Played either inside or outside, Pickelball brings people together and is always played in doubles, meaning you play with a partner and have less court to cover. It involves both a cardio health aspect and requires strategic and quick planning that keeps the brain engaged. Just be sure to stretch before playing and work on balance, stability, and cross-training. I’m thinking yoga and long walks.
Play is done on a court that’s the same size as a doubles badminton court and it’s striped similar to a tennis court with right and left service courts. Excitement is added with the non-volley zone in front of the net called the “kitchen.” Rule #1: stay out of the kitchen as volleys are not allowed!
Pickelball paddles are smaller than tennis racquets but bigger than ping-pong paddles, although their handle is short like their table tennis counterparts. The balls are unique in that they have holes throughout and come in fun colors; colors that must be a single color to meet International Federation of Pickell specifications.
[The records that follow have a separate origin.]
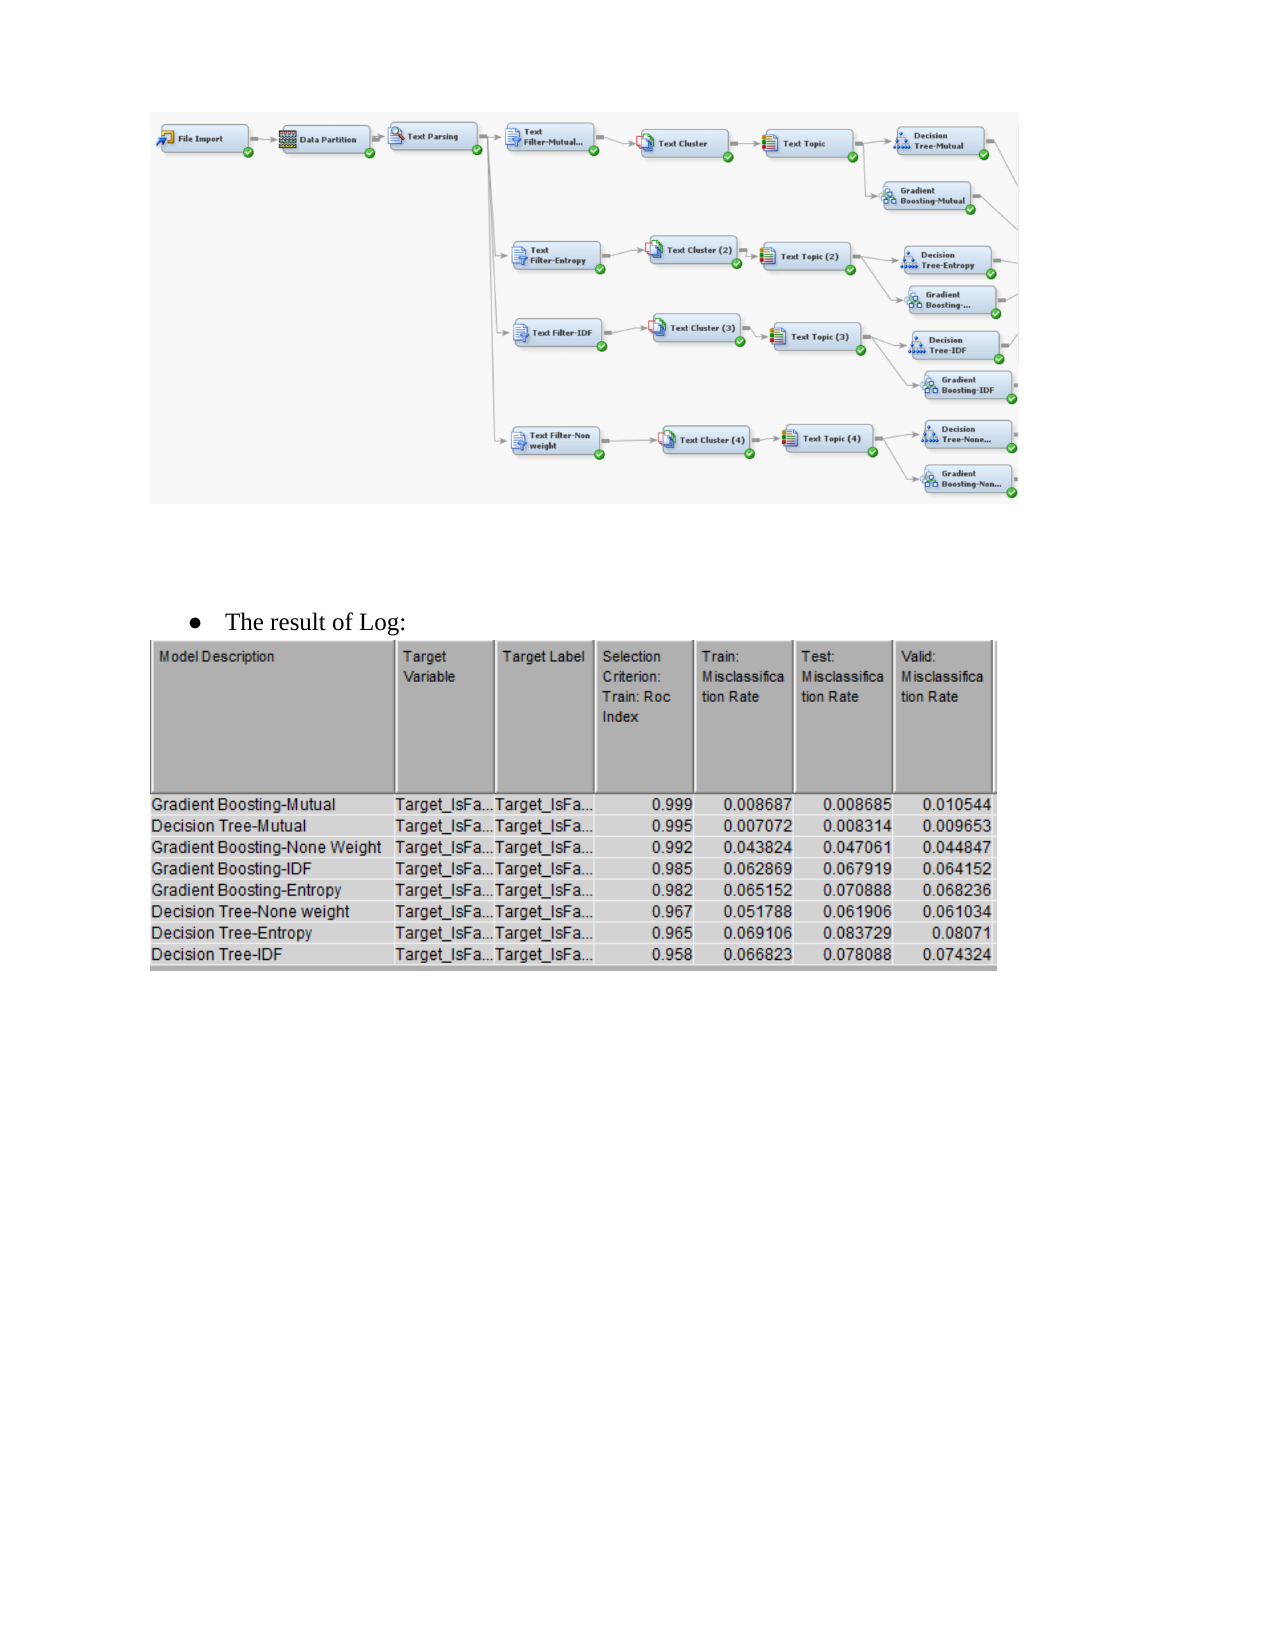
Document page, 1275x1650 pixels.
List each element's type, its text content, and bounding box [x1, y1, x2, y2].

picture [150, 112, 1020, 504]
picture [150, 640, 997, 971]
list The result of Log: [187, 607, 1125, 636]
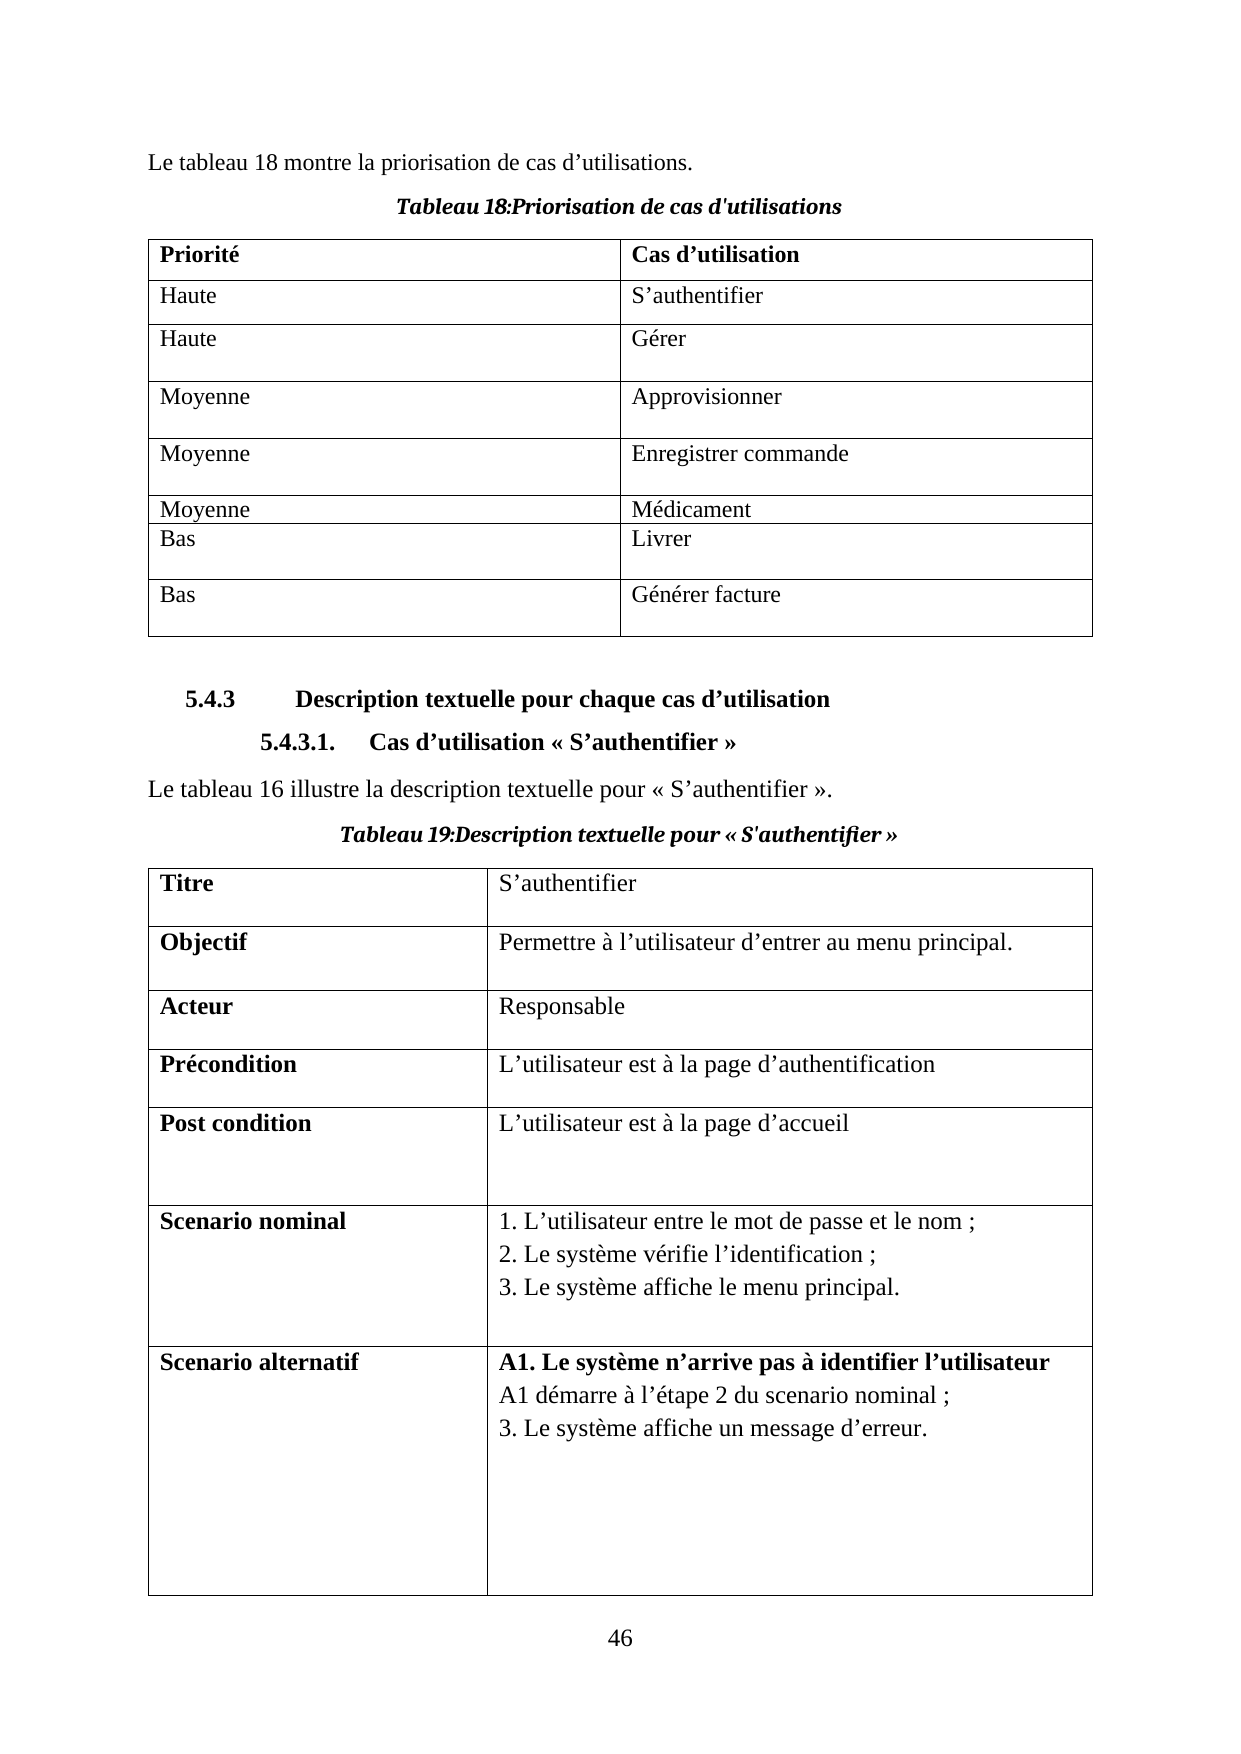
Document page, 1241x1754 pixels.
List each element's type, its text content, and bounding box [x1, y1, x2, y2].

table_cell S’authentifier [621, 281, 1092, 323]
table_cell Objectif [149, 927, 487, 990]
table_cell Acteur [149, 991, 487, 1048]
table_cell Moyenne [149, 496, 620, 523]
table_cell Gérer [621, 325, 1092, 381]
text Tableau 18:Priorisation de cas d'utilisations [148, 194, 1092, 221]
table_cell Scenario alternatif [149, 1347, 487, 1595]
table_header S’authentifier [488, 869, 1092, 926]
table_header Priorité [149, 240, 620, 280]
table_cell Précondition [149, 1050, 487, 1107]
table_cell L’utilisateur est à la page d’authentification [488, 1050, 1092, 1107]
table_cell Permettre à l’utilisateur d’entrer au menu principal. [488, 927, 1092, 990]
text Tableau 19:Description textuelle pour « S'authentifier » [148, 822, 1092, 849]
table_cell Haute [149, 325, 620, 381]
table_cell A1. Le système n’arrive pas à identifier l’utilisateur A1 démarre à l’étape 2 du scenario nominal ; 3. Le système affiche un message d’erreur. [488, 1347, 1092, 1595]
table_cell L’utilisateur est à la page d’accueil [488, 1108, 1092, 1205]
list Cas d’utilisation « S’authentifier » [260, 727, 1092, 756]
table_cell Livrer [621, 524, 1092, 579]
table_cell Scenario nominal [149, 1206, 487, 1346]
text Le tableau 16 illustre la description textuelle pour « S’authentifier ». [148, 774, 1092, 803]
table_header Cas d’utilisation [621, 240, 1092, 280]
table_cell Approvisionner [621, 382, 1092, 438]
table_cell Responsable [488, 991, 1092, 1048]
table_header Titre [149, 869, 487, 926]
table_cell 1. L’utilisateur entre le mot de passe et le nom ; 2. Le système vérifie l’identification ; 3. Le système affiche le menu principal. [488, 1206, 1092, 1346]
table_cell Post condition [149, 1108, 487, 1205]
table_cell Bas [149, 580, 620, 636]
table_cell Bas [149, 524, 620, 579]
table_cell Générer facture [621, 580, 1092, 636]
table_cell Haute [149, 281, 620, 323]
table_cell Médicament [621, 496, 1092, 523]
table_cell Enregistrer commande [621, 439, 1092, 494]
table_cell Moyenne [149, 439, 620, 494]
table_cell Moyenne [149, 382, 620, 438]
subtitle Description textuelle pour chaque cas d’utilisation [185, 684, 1092, 713]
text Le tableau 18 montre la priorisation de cas d’utilisations. [148, 148, 1092, 175]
Yes, there is an international governing board as many new clubs are forming worldwide. Many European and Asian countries are witnessing Pickelball mania and courts are popping up everywhere. Do I foresee a future Olympic sport?
And to answer the question of all questions, how did Pickelball gets its name? Well, not from the food product and not after Pritchard’s dog whose name was Pickle. Many theories presume that the dog was the game’s namesake but sweet Pickles was born in 1968, years after the sport was named and being played. So then, what’s the real story?
Although I love the idea of Pickelball being named after a dog, it really got its unique moniker from Pritchard’s wife Joan who was a loyal crew fan and thought the fact that Pickelball was a thrown together game made up of parts of other games, it was much like the just-for-fun “pickle boat” races that regattas often hold for non-starters in a separate competition. I know, not the greatest of tales, but that’s the truth.
Our neighborhood club recently constructed designated Pickelball courts and play has commenced. I recently returned to the court and gave it a shot but with our 100+ degree weather, it was just too dang hot for me; even in the evening. I plan to return to play as our temperatures subside and can’t wait to dink it over the net and win the match. See you there!